Last Thursday, I met a friend from Beijing whom I used to see a lot while working there 18 years ago. As we chatted, he asked what I thought of Shanghai in comparison with Beijing.

This would have been easy to answer 18 years ago. For instance, when I first came, I was struck by the seriousness with which locals approached their jobs, even those perceived as “menial.” Today such responsibilities are mostly entrusted to migrant workers.

Shanghai’s rise as a modern commercial hub was somehow linked to its treaty port status in the 19th century. However, the colonial influence has probably been overstated, as shown by recent controversy over the naming of Yangjinggang — a 4.3-kilometer river linking up with the Huangpu River to the north and Huacaoda to the south.

Living close to the river, I take a walk along its willow-lined banks a couple of times a day on average.

Since last year, when I took my son to the river, he had been amused by signposts stating that this is Sanba He — March 8 River, a paean to womanhood as March 8 is Women’s Day.

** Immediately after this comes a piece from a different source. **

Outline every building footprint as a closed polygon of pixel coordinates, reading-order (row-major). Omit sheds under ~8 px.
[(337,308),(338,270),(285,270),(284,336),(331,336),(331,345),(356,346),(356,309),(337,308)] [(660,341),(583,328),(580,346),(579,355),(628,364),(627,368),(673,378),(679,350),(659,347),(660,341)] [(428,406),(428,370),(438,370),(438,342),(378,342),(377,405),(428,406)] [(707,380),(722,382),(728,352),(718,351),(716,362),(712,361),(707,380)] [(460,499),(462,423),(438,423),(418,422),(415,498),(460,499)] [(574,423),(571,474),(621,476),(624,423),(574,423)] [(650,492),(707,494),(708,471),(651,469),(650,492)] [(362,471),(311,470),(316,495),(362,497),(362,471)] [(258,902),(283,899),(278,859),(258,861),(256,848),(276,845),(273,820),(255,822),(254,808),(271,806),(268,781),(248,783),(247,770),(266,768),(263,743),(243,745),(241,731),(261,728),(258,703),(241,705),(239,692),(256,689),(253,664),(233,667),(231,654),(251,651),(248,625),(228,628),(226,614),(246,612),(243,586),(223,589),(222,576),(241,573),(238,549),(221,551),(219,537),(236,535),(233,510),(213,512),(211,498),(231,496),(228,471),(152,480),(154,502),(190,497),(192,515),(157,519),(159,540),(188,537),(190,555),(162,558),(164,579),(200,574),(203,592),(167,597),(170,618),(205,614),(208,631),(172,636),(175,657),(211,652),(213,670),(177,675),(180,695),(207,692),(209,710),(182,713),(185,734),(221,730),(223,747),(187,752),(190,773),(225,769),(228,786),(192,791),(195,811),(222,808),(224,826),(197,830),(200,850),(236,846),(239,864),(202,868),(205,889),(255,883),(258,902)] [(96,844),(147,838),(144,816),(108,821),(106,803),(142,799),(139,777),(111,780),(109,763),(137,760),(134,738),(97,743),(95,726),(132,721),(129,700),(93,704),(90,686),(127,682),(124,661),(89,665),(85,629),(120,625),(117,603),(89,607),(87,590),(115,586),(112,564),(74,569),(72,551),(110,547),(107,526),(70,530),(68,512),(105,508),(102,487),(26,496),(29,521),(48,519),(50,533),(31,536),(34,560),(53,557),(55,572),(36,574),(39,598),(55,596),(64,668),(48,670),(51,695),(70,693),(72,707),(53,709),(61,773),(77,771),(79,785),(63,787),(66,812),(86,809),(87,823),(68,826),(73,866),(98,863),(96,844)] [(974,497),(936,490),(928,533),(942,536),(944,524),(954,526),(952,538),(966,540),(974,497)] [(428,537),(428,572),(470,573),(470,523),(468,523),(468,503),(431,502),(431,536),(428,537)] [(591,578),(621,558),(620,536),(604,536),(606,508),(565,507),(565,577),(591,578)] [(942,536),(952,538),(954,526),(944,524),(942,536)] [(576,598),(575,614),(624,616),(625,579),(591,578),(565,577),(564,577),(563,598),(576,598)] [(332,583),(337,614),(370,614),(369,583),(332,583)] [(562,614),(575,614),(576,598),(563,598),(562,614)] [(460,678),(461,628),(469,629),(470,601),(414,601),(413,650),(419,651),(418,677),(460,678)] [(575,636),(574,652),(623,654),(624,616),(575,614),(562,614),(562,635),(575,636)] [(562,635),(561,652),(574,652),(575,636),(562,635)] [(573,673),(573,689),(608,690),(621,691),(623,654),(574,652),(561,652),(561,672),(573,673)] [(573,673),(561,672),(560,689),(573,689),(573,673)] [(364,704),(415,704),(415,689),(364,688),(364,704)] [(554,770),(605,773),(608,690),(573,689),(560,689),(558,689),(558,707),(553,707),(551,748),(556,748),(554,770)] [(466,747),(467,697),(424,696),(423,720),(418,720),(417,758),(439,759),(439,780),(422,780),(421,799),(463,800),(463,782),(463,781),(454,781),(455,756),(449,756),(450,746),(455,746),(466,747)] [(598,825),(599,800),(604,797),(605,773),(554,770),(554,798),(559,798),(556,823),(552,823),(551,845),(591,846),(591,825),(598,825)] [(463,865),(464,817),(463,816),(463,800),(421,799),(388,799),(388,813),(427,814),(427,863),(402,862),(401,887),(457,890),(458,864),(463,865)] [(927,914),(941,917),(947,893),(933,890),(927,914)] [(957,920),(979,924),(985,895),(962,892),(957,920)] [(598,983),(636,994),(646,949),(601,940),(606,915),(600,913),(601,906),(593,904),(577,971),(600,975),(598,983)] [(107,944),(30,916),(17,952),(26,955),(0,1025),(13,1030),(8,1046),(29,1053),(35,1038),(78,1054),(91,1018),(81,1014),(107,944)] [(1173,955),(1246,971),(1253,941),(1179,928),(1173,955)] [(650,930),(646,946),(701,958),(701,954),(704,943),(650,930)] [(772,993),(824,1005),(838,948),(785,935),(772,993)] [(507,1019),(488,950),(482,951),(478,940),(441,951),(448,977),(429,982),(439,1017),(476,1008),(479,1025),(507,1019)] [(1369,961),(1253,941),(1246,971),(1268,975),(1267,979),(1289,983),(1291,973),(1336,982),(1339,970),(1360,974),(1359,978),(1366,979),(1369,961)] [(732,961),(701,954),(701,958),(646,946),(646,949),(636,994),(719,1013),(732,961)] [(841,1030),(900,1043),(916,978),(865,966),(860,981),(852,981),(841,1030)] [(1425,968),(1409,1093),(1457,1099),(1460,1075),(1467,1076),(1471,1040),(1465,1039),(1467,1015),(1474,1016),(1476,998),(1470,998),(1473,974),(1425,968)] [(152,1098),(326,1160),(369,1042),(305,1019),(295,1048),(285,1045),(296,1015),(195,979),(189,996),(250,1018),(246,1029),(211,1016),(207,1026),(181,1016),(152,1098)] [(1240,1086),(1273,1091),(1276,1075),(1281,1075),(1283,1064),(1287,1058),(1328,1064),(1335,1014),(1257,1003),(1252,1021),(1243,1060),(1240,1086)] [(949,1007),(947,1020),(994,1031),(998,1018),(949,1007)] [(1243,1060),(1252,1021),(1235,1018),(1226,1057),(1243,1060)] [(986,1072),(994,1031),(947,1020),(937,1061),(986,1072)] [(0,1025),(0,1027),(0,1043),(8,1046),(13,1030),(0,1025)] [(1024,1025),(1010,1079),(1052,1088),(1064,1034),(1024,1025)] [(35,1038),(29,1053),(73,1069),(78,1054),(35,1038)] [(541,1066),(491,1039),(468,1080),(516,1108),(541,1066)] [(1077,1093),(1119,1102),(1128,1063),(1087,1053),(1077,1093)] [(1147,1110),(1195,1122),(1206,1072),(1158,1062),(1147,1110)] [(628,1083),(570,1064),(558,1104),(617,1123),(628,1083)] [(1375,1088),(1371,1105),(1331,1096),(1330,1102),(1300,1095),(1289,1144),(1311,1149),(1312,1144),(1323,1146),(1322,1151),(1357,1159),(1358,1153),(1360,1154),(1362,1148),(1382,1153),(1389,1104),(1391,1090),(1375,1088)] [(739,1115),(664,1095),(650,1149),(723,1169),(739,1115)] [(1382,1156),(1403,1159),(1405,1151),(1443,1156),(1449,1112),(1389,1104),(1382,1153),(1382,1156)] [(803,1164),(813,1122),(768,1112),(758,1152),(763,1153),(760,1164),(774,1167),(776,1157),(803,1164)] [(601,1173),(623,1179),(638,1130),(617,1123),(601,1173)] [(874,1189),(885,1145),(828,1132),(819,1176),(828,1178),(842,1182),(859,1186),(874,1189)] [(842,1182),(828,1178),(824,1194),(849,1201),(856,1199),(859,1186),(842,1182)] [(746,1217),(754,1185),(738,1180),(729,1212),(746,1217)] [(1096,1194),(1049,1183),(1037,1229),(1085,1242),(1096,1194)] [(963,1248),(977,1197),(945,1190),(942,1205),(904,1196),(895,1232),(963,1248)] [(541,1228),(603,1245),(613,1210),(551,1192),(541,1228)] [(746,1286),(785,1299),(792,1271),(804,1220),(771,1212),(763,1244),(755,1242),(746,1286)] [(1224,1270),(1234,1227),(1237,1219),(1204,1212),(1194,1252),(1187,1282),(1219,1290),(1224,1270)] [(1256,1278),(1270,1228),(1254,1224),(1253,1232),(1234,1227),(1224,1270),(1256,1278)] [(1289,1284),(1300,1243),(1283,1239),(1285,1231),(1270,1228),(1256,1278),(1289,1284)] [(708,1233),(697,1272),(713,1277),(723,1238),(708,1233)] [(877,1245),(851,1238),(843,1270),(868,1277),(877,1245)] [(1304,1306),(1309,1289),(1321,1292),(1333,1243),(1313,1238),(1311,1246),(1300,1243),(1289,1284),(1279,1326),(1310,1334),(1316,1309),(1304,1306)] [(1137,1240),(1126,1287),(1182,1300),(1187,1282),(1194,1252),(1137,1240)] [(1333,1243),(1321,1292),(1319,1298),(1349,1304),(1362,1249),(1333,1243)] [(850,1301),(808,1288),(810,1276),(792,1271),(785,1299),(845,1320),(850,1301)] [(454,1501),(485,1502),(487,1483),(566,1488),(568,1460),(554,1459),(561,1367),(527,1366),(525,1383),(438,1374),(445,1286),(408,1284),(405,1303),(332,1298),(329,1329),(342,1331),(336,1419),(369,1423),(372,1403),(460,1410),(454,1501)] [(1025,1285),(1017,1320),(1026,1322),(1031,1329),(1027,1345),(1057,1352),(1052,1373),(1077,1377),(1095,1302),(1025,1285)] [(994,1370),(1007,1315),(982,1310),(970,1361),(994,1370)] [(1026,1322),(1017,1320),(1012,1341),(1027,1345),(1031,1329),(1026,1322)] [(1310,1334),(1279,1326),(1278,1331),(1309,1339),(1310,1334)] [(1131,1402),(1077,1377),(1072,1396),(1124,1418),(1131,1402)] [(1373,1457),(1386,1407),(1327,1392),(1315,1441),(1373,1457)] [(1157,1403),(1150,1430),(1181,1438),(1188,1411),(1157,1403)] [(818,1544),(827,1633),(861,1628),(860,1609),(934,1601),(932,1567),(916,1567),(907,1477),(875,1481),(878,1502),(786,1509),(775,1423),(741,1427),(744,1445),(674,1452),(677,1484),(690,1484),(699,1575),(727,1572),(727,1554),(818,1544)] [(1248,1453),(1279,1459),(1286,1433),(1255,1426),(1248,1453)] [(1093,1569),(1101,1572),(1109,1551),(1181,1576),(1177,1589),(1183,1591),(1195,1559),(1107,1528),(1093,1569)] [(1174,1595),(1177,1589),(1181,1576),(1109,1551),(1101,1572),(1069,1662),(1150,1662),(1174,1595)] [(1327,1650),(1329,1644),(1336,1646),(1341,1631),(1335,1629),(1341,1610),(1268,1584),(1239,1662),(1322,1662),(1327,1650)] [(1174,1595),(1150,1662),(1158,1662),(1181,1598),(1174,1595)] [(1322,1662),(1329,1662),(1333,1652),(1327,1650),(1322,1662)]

Some elderly residents nearby were unhappy with this new appellation, claiming that its old name of Yangjinggang dated back to 700 years ago, while Sanba River refers only to a 6-kilometer waterway further south, excavated around 1960 and named in tribute to female laborers on the project.

What’s in a name

These disgruntled residents had their grievances aired in a series of reports in June in the Oriental Morning Post. In deference to local sentiments, new signposts with the old name Yangjinggang were erected.

Although a storm in a teacup, this incident drew my attention to the history of this place that I now call home.

According to a report in the newspaper on June 17, the name Yangjing dates back at least to 1291, during the Yuan Dynasty (1271-1368). The river gave its name to Yangjing Town and then Yangjing Middle School, the first public middle school in Pudong.

Yangjing Town used to be crisscrossed by dozens of other rivers, large and small, and at a time when rivers served as arteries of traffic, the town grew into a thriving hub of commerce.

Early last century, its 620-meter main street was lined with more than 300 shops selling goods of almost every conceivable kind — from mundane daily necessities to fine cloth and jewelry.

Alas, today neither the river nor its surroundings suggest any of its erstwhile prosperity, as many vestiges of the past had been erased. The only physical remains that might suggest the past age are a dilapidated partly wooden house on the bank — an incongruity in a carefully managed landscape of statues, squares and ornamental painted walls, all aimed at confirming our faith in progress.

To many people, such structures can be viewed as anathema to progress: the antiquated black tiles; the decrepit ivy-clad walls; the cramped living quarters in stark contrast to the luxury of a small courtyard with carefully placed pots of plants. Yet such places are more evocative of the manner of life in bygone years than all the expensive but tasteless fakes and monuments erected in memory of the past.

Many parts of China have been so thoroughly taken up with modernity that a lot of old structures must fight a battle to justify their existence.

On the same page of the newspaper where the river name dispute was related was coverage about the old house of Lu in Tiantong Lu, Zhabei District.

Labeled “protected” in April 2004, it has since fallen into ruin, blamed on greedy developers as well as general decay that inevitably comes over such neighborhoods when most inhabitants are relocated.

Today there is a fashionable mass movement called tourism, whereby you travel long distances to be regaled with tales about the circumstances of other people. We are, by comparison, often indifferent to our own conditions, which used to be unique, but are today constantly brought up to standards (or formatted).

Thus for all the differences that used to mark Shanghai and Beijing, over the past 18 years our cities have been subject to a powerful homogenization influence, with Beijing and Shanghai vying with each other to erect the most outlandish buildings. As a result, in areas not dominated by a landmark, these days it is quite a challenge to tell one from the other.